Le site du Forum des images annonce la master class complète depuis quelques jours et ce n’est pas faute d’observer une foule dans la salle 500 de ce joli lieu parisien dédié au cinéma. La star de ce soir est un acteur, un comédien, un réalisateur, un auteur aussi, connu pour son côté caméléon où, avec une grande facilité et un certain naturel, cet enfant de l’Illinois arrive à jouer tous les rôles. Du méchant au séducteur, du second rôle à l’interprête unique et multiple d’un long métrage, John Malkovich a secoué le 7ème Art avec son visage qui ne s’oublie pas, ses répliques une pointe théâtrales et son humour dont il joue encore ce soir, pendant cette rencontre.

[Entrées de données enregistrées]
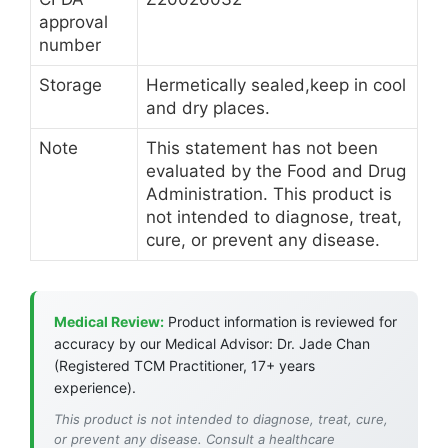
approval
number
Storage
Hermetically sealed,keep in cool
and dry places.
Note
This statement has not been
evaluated by the Food and Drug
Administration. This product is
not intended to diagnose, treat,
cure, or prevent any disease.
Medical Review:
Product information is reviewed for
accuracy by our Medical Advisor: Dr. Jade Chan
(Registered TCM Practitioner, 17+ years
experience).
This product is not intended to diagnose, treat, cure,
or prevent any disease. Consult a healthcare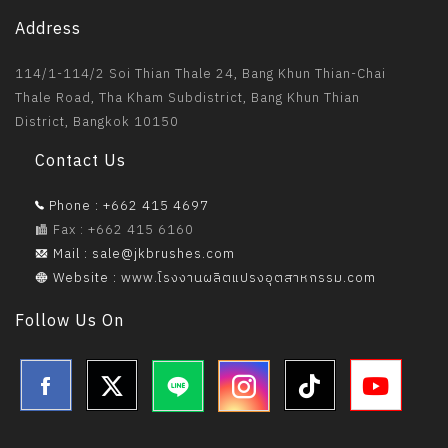
Address
114/1-114/2 Soi Thian Thale 24, Bang Khun Thian-Chai
Thale Road, Tha Kham Subdistrict, Bang Khun Thian
District, Bangkok 10150
Contact Us
Phone : +662 415 4697
Fax : +662 415 6160
Mail : sale@jkbrushes.com
Website : www.โรงงานผลิตแปรงอุตสาหกรรม.com
Follow Us On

Liste d'activités:
- 1) D'après le texte sur la master class de John Malkovich, dans quelle salle du Forum des images la rencontre a-t-elle lieu ?
- 2) Poursuivez le texte sur la master class de John Malkovich au Forum des images à partir de sa dernière phrase.

Vos réponses:
- 1) Dans la salle 500.

- 2)
John Malkovich et la France

À l’entrée de la salle 500, des jeunes femmes distribuent des casques avec un boitier pour la traduction de la master class en français. Tout le monde s’installe, certains peinent à trouver une place et finalement, au bout de quelques minutes, la star américaine fait son entrée, Monsieur Malkovich himself entre aux côtés du critique de l’Obs Pascal Mérigeau. En toute décontraction, Johnny – comme il se nomme à plusieurs reprises – coiffe au poteau les traducteurs et use de son français presque parfait. Cette langue, il aime la pratiquer. Propriétaire d’une maison dans le Lubéron et de terres où il produit du vin, John Malkovich témoigne durant les deux heures de l’événement d’un attachement certain à notre pays. Très remarqué pour son rôle de Valmont dans Les Liaisons Dangereuses de Stephen Frears (1988), c’est à se demander s’il n’est pas devenu un peu français.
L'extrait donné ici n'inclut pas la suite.